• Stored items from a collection
*** Block opens ***

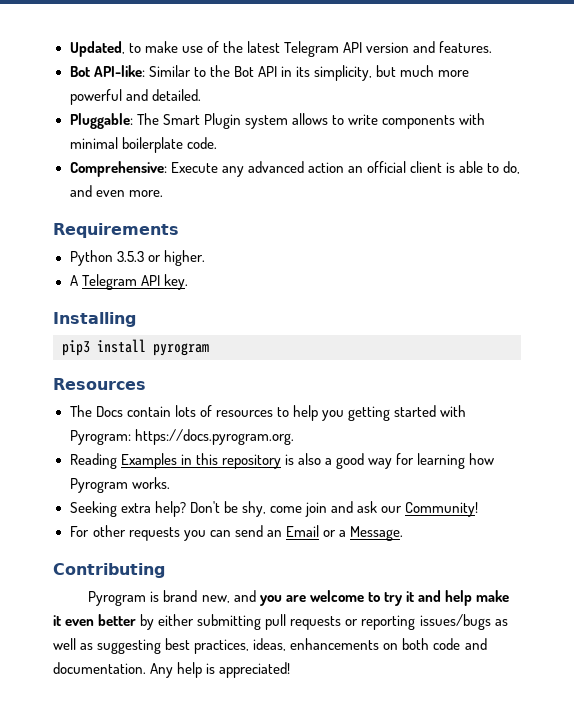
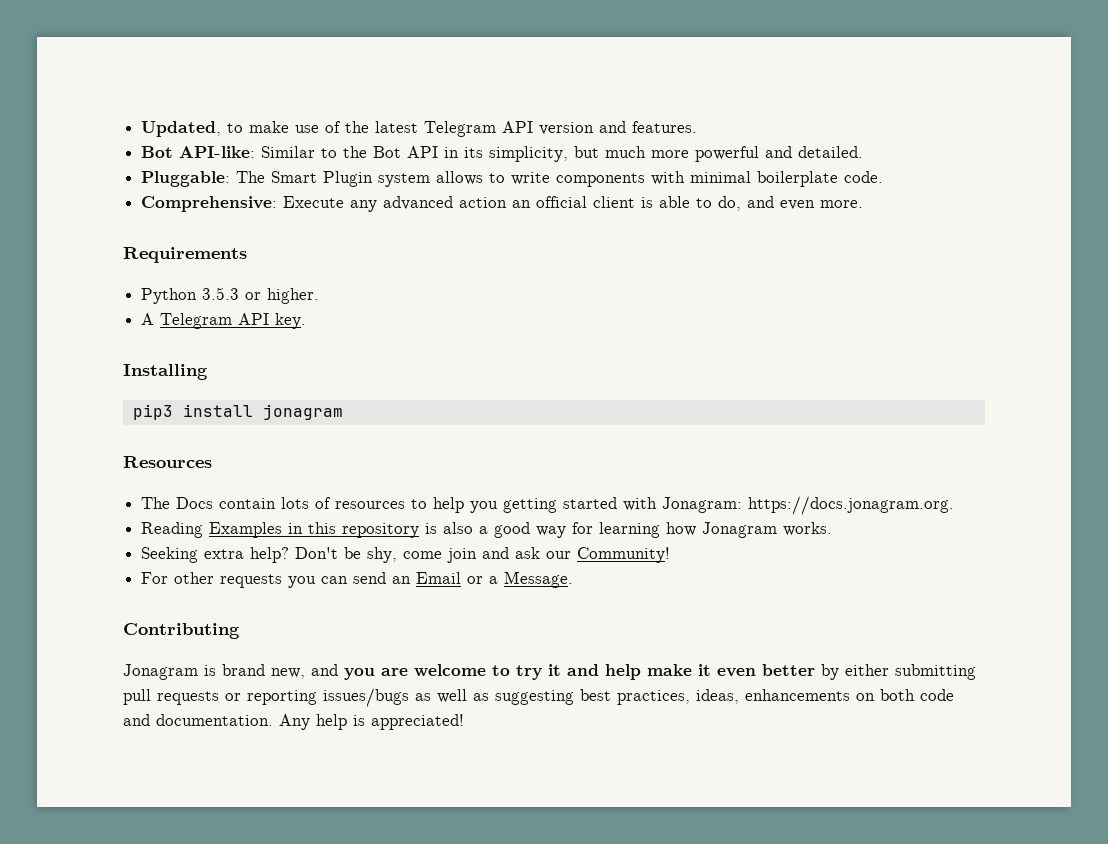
[153,343,209,356] pyrogram -> [262,404,343,420] jonagram
[69,429,294,445] Pyrogram: https://docs.pyrogram.org. -> [662,496,955,515] Jonagram: https://docs.jonagram.org.
[69,478,128,493] Pyrogram -> [702,522,778,538] Jonagram
[88,591,147,606] Pyrogram -> [123,664,198,680] Jonagram

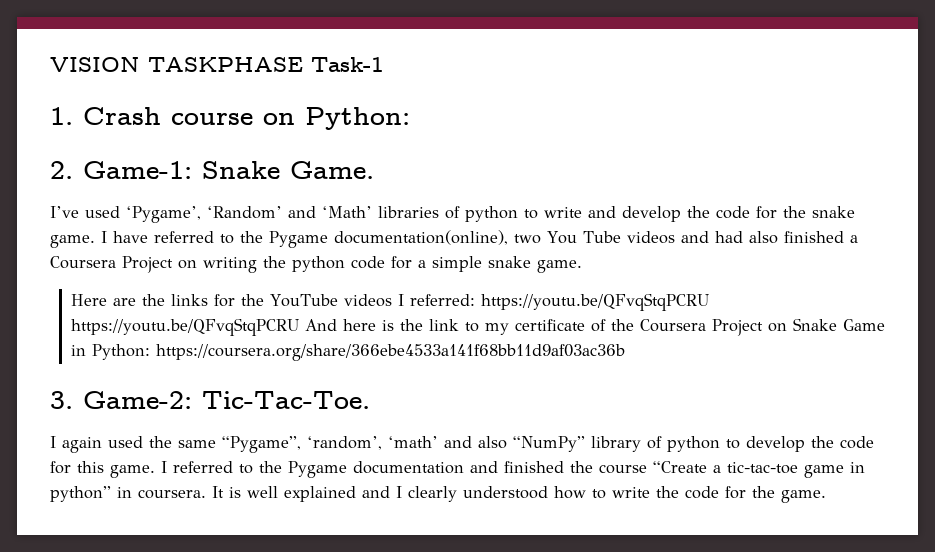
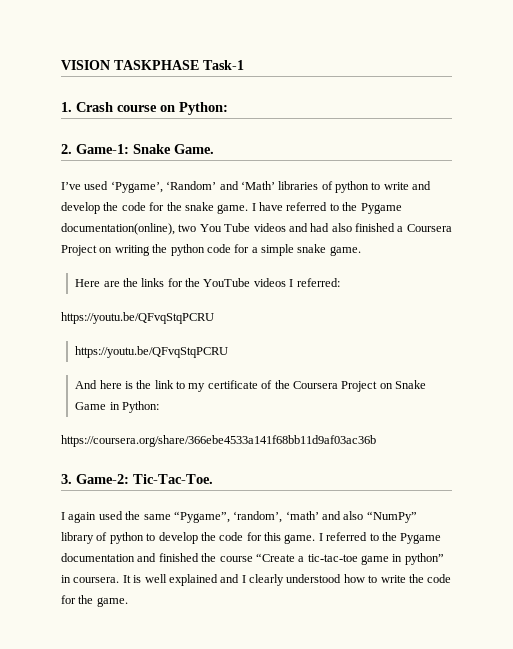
[480,293,709,311] [70,318,299,336] https://youtu.be/QFvqStqPCRU https://youtu.be/QFvqStqPCRU -> [61,312,214,324] [75,346,229,358] // https://youtu.be/QFvqStqPCRU // https://youtu.be/QFvqStqPCRU //
(150, 352) none -> (159, 407) //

*** Block closes ***

• WORK REQUIRED
Write out the records above in full and exactly, with no pictures.

• EXERCISE ANSWER
[153,343,209,356] pyrogram -> [262,404,343,420] jonagram
[69,429,294,445] Pyrogram: https://docs.pyrogram.org. -> [662,496,955,515] Jonagram: https://docs.jonagram.org.
[69,478,128,493] Pyrogram -> [702,522,778,538] Jonagram
[88,591,147,606] Pyrogram -> [123,664,198,680] Jonagram

[480,293,709,311] [70,318,299,336] https://youtu.be/QFvqStqPCRU https://youtu.be/QFvqStqPCRU -> [61,312,214,324] [75,346,229,358] // https://youtu.be/QFvqStqPCRU // https://youtu.be/QFvqStqPCRU //
(150, 352) none -> (159, 407) //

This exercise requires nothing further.